**Source material**
==*==
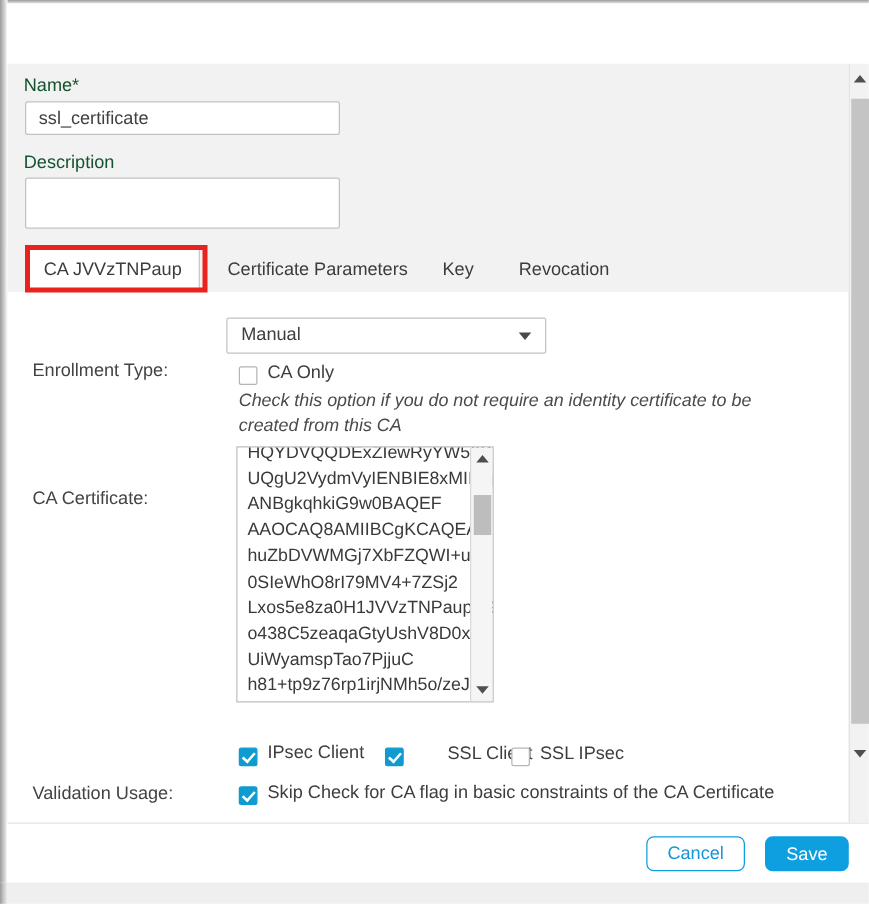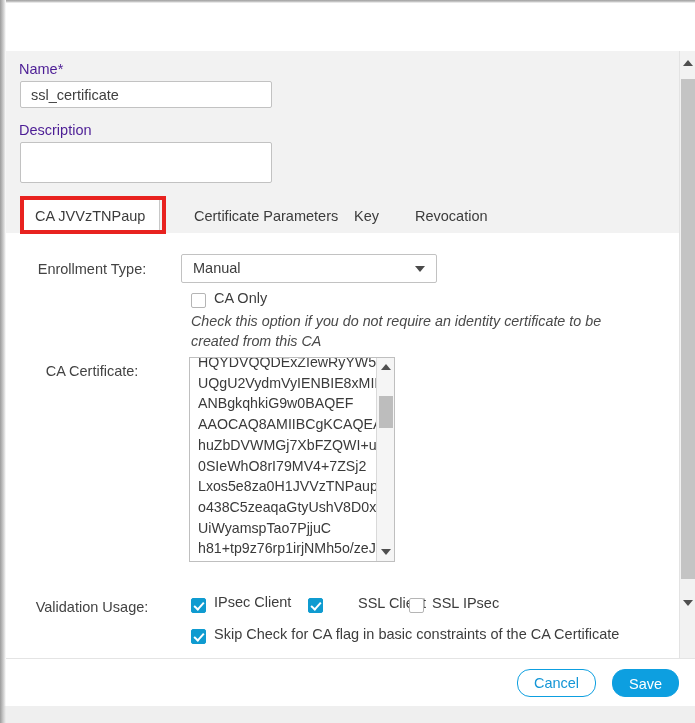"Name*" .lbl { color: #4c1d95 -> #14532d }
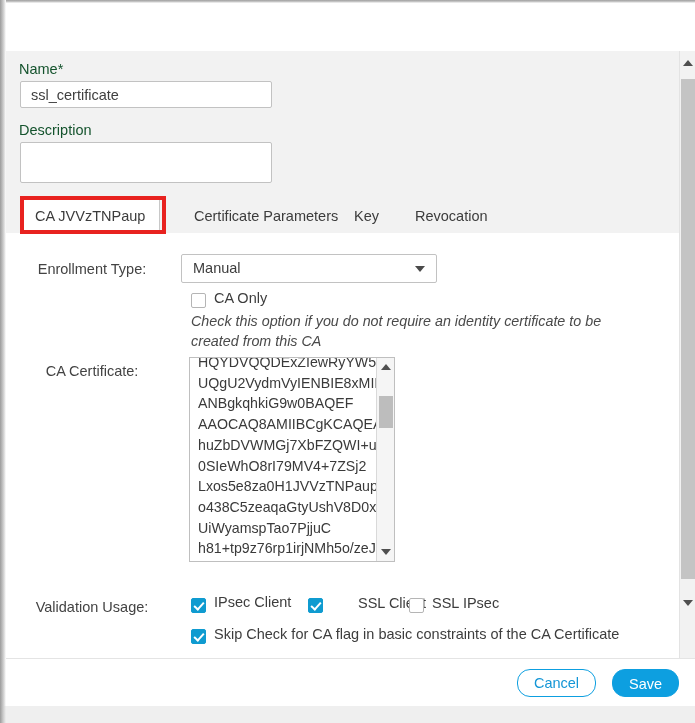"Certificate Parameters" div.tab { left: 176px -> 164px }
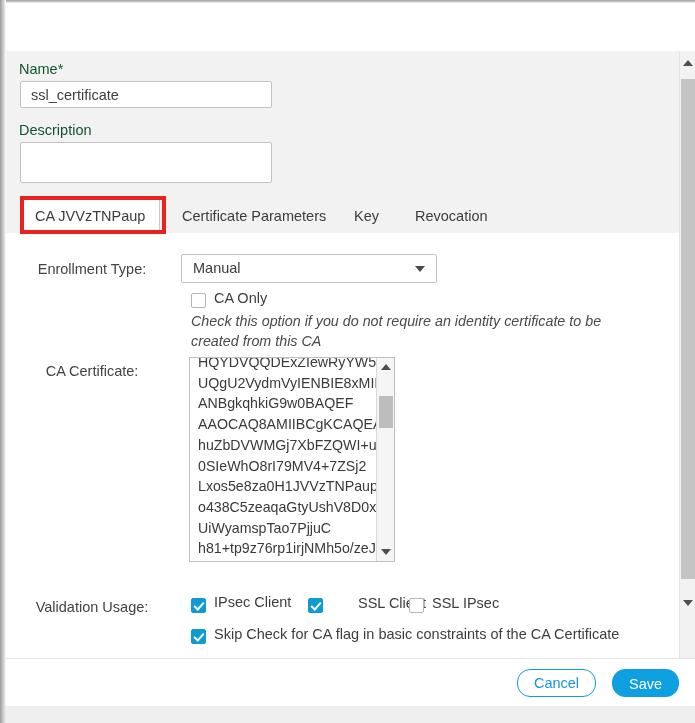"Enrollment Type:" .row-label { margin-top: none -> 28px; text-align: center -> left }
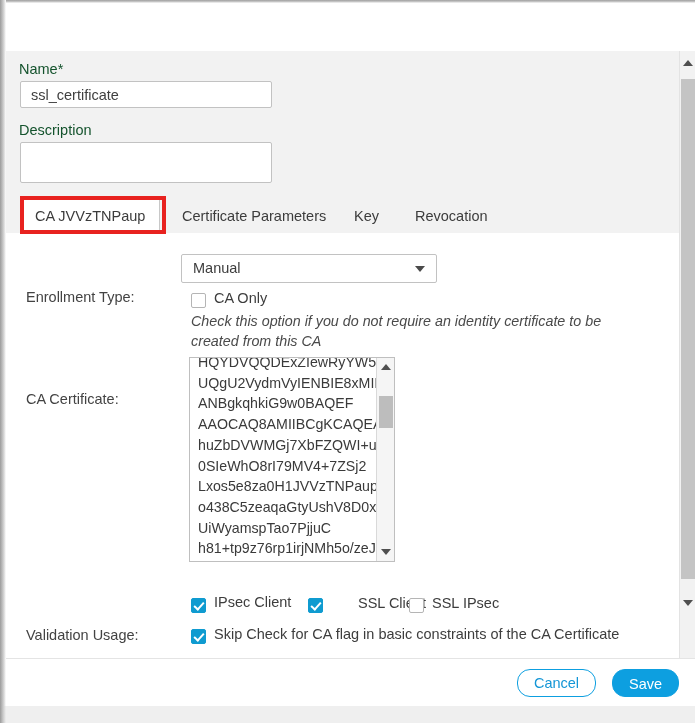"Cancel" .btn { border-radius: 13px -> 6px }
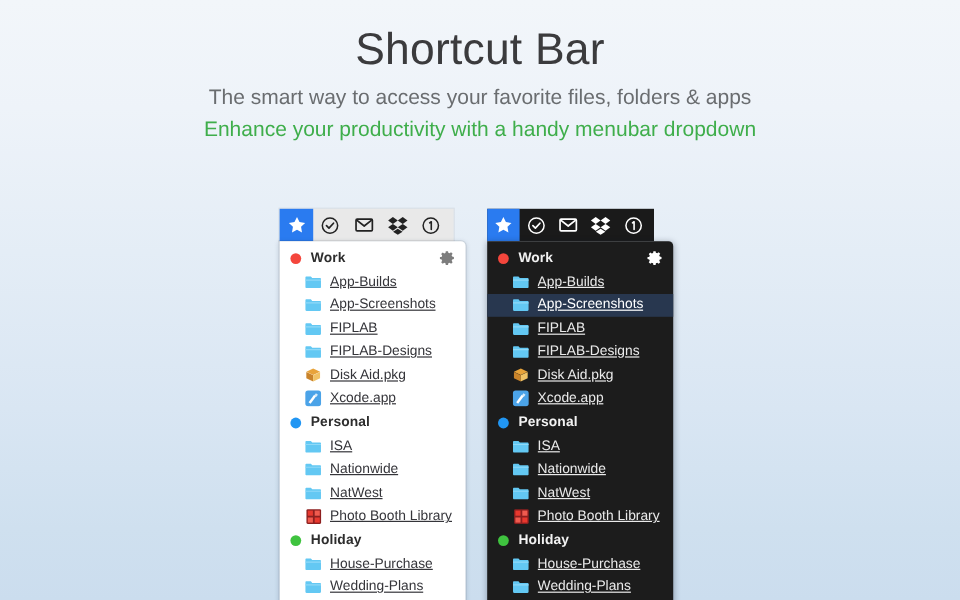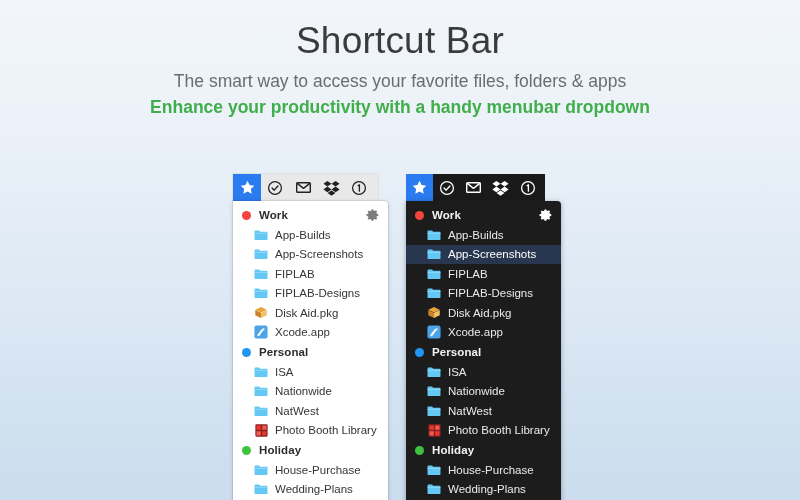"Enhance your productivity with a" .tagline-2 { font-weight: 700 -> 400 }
==*==
**What the exercise asks**
What is wanted is a word-for-word restatement of the entries, without their images.

**Answer section**
"Name*" .lbl { color: #4c1d95 -> #14532d }
"Certificate Parameters" div.tab { left: 176px -> 164px }
"Enrollment Type:" .row-label { margin-top: none -> 28px; text-align: center -> left }
"Cancel" .btn { border-radius: 13px -> 6px }
"Enhance your productivity with a" .tagline-2 { font-weight: 700 -> 400 }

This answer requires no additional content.